Copy out each line below exactly as it appears.

** start of INPUT MATERIAL **

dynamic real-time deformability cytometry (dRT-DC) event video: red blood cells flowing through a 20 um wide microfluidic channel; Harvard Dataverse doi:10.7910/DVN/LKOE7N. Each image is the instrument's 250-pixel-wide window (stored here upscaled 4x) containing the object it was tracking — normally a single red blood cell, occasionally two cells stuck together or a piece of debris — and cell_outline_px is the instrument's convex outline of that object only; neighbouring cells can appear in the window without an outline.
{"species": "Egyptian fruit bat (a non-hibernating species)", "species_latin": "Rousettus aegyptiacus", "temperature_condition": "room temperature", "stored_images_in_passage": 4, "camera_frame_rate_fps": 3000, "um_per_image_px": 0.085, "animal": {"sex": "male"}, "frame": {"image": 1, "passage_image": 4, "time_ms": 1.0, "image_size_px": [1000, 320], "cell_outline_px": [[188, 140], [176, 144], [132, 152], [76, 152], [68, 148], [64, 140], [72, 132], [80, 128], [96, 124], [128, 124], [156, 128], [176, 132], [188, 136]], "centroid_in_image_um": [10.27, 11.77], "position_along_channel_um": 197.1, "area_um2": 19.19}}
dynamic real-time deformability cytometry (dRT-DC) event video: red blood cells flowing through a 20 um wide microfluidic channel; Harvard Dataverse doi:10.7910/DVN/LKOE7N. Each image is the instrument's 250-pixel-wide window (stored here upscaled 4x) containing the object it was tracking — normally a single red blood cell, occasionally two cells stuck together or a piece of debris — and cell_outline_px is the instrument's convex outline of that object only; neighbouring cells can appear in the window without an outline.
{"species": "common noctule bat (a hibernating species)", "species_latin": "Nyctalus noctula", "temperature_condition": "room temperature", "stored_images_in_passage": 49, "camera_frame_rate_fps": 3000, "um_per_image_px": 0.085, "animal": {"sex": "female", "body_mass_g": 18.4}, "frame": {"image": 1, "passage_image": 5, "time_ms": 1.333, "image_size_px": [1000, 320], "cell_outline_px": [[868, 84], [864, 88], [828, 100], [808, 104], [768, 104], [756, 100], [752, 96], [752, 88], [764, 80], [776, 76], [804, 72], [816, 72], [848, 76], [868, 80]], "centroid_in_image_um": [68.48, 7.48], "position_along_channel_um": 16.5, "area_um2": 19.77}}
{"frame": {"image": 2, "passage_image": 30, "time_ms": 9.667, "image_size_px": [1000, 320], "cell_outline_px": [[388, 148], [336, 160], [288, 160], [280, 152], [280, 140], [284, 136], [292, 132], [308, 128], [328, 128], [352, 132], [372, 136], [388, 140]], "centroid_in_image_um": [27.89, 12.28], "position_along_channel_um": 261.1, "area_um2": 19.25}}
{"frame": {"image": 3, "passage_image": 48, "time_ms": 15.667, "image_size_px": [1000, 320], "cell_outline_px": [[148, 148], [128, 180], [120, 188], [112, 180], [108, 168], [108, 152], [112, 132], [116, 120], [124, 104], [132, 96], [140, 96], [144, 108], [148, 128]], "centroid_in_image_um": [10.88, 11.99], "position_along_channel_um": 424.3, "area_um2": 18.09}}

** end of INPUT MATERIAL **

● **RESPONSE TO THE EXERCISE**
dynamic real-time deformability cytometry (dRT-DC) event video: red blood cells flowing through a 20 um wide microfluidic channel; Harvard Dataverse doi:10.7910/DVN/LKOE7N. Each image is the instrument's 250-pixel-wide window (stored here upscaled 4x) containing the object it was tracking — normally a single red blood cell, occasionally two cells stuck together or a piece of debris — and cell_outline_px is the instrument's convex outline of that object only; neighbouring cells can appear in the window without an outline.
{"species": "Egyptian fruit bat (a non-hibernating species)", "species_latin": "Rousettus aegyptiacus", "temperature_condition": "room temperature", "stored_images_in_passage": 4, "camera_frame_rate_fps": 3000, "um_per_image_px": 0.085, "animal": {"sex": "male"}, "frame": {"image": 1, "passage_image": 4, "time_ms": 1.0, "image_size_px": [1000, 320], "cell_outline_px": [[188, 140], [176, 144], [132, 152], [76, 152], [68, 148], [64, 140], [72, 132], [80, 128], [96, 124], [128, 124], [156, 128], [176, 132], [188, 136]], "centroid_in_image_um": [10.27, 11.77], "position_along_channel_um": 197.1, "area_um2": 19.19}}
dynamic real-time deformability cytometry (dRT-DC) event video: red blood cells flowing through a 20 um wide microfluidic channel; Harvard Dataverse doi:10.7910/DVN/LKOE7N. Each image is the instrument's 250-pixel-wide window (stored here upscaled 4x) containing the object it was tracking — normally a single red blood cell, occasionally two cells stuck together or a piece of debris — and cell_outline_px is the instrument's convex outline of that object only; neighbouring cells can appear in the window without an outline.
{"species": "common noctule bat (a hibernating species)", "species_latin": "Nyctalus noctula", "temperature_condition": "room temperature", "stored_images_in_passage": 49, "camera_frame_rate_fps": 3000, "um_per_image_px": 0.085, "animal": {"sex": "female", "body_mass_g": 18.4}, "frame": {"image": 1, "passage_image": 5, "time_ms": 1.333, "image_size_px": [1000, 320], "cell_outline_px": [[868, 84], [864, 88], [828, 100], [808, 104], [768, 104], [756, 100], [752, 96], [752, 88], [764, 80], [776, 76], [804, 72], [816, 72], [848, 76], [868, 80]], "centroid_in_image_um": [68.48, 7.48], "position_along_channel_um": 16.5, "area_um2": 19.77}}
{"frame": {"image": 2, "passage_image": 30, "time_ms": 9.667, "image_size_px": [1000, 320], "cell_outline_px": [[388, 148], [336, 160], [288, 160], [280, 152], [280, 140], [284, 136], [292, 132], [308, 128], [328, 128], [352, 132], [372, 136], [388, 140]], "centroid_in_image_um": [27.89, 12.28], "position_along_channel_um": 261.1, "area_um2": 19.25}}
{"frame": {"image": 3, "passage_image": 48, "time_ms": 15.667, "image_size_px": [1000, 320], "cell_outline_px": [[148, 148], [128, 180], [120, 188], [112, 180], [108, 168], [108, 152], [112, 132], [116, 120], [124, 104], [132, 96], [140, 96], [144, 108], [148, 128]], "centroid_in_image_um": [10.88, 11.99], "position_along_channel_um": 424.3, "area_um2": 18.09}}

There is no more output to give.